2010-06-09 20:13:40 | Weblog
昨日から今日にかけて緊急が3件続きました。
昨日は予定の1件が終了してカンファやってたらAAA破裂、以前から指摘されていたが、ほぼ寝たきりのため手術は受けず経過を見ていたらしいが、ボンっといって即死であれば、これまた大往生で済むのでしょうが、中途半端に破れて痛みで苦しんでいると、これまた本人も家族も、いくら手術はしないといっていたからといって、何とかしたくなるのが人情というもの。
開けてみたら珍しく後腹膜には血腫はなく、腹腔内に直接oozingしている状態でした。
そんなもんで、むくみも無く、腸管のガスも無く非常にeasy caseでさくっと2時間台で終了、血腫も腸管のむくみも無いので、腹壁も余裕で閉じれまして、人工呼吸器も離脱できました。まー、もともと寝たきりですからこれからが大変。
今朝は今朝で7時半からカンファやっていたら、またAAA破裂、今度は89歳、ほぼ寝たきり、こちらも、手術は選択せず経過を診ていたタイプ、やはり、ボンとはいけなかったのでしょう。こちらはさすがに昨夜のようにeasy caseとはいかずでしたが、例によって、必殺、黄金の指刀で半ば強引に中枢を露出して、そのまま即クランプして、なんとかなりました。こちらは後腹膜の血腫も腸管のガスもひどかったので、コンパートメントになりそうでしたので、最近お気に入りのイレウス管を入れまして、全部ガス抜きしてペタンコにして余裕でとじれました。これやると30分ぐらいかかるので大変ですが、それでも2期的閉鎖することを思えばね。やや止血に手間取り、3時間オーバーでしたが、こちらも先ほど麻酔から目が覚めてきました。めでたしめでたし。

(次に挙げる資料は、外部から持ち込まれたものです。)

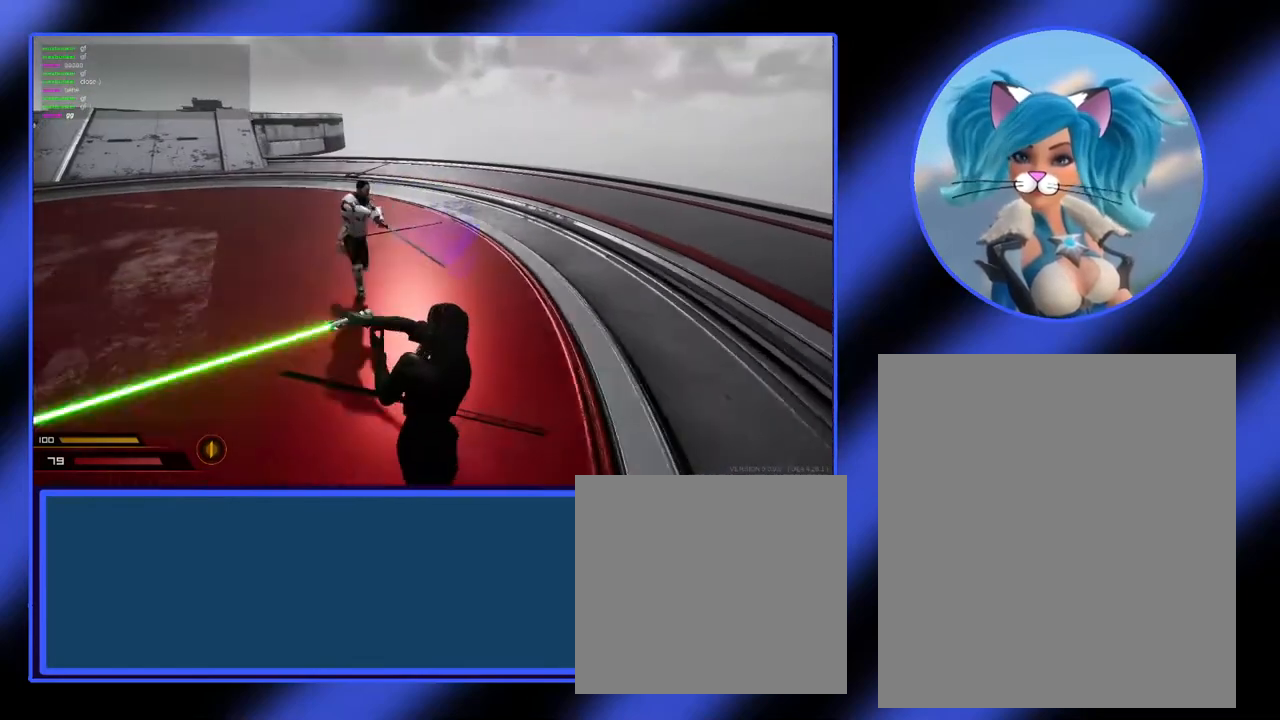
{"keys": ["a"], "mouse": [], "events": [[133, "shift", "down"], [467, "shift", "up"]]}
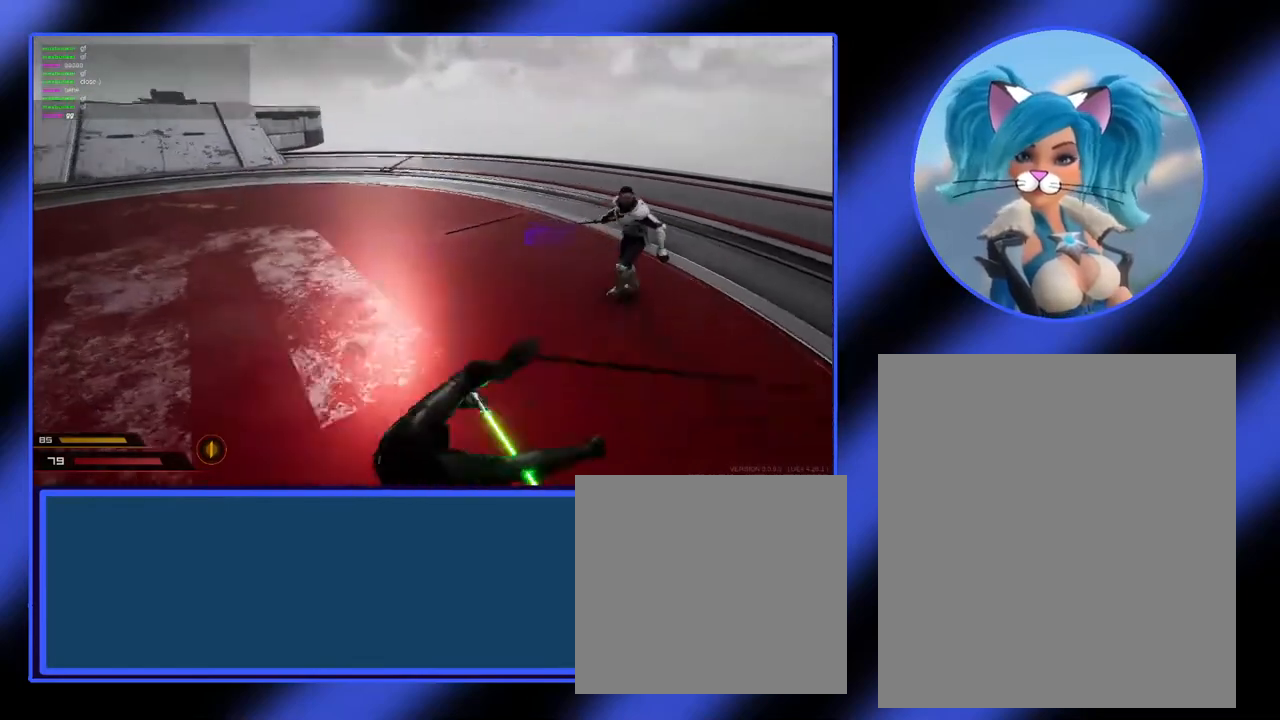
{"keys": [], "mouse": [], "events": [[33, "a", "up"]]}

ちなみに、お腹を閉じている最中にIABP付きのUAPが登場、2例目にピットインされまして、off-pump4枝で4時間きっかりで先ほど終了、ただ今解散となりました。

という事で、本日予定されていた手術は2例とも、ぶっ飛んでしまいまして、こちらのフォローも大事であります。ご本人、家族、そしていつも自己犠牲を払って緊急を引き受けてくれる病院のスタッフ。
ほんとに人助けだと思って、予定の変更を受け入れてくれた患者さんに感謝であります。
みんな大概は話せばわかってくれます、同じように病気で苦しんでいるのですから、お互い様なのであります。
しかし幸いなことに、どれもこれも夜中の緊急ではないので、意外と平気。
逆に緊急だと、すべてが早い?ので、予定手術やっているより早く解散になったりして。
それなら普段から、もっと早くできるんじゃないかと思うが、これは火事場のなんとか、というやつでしょうかね。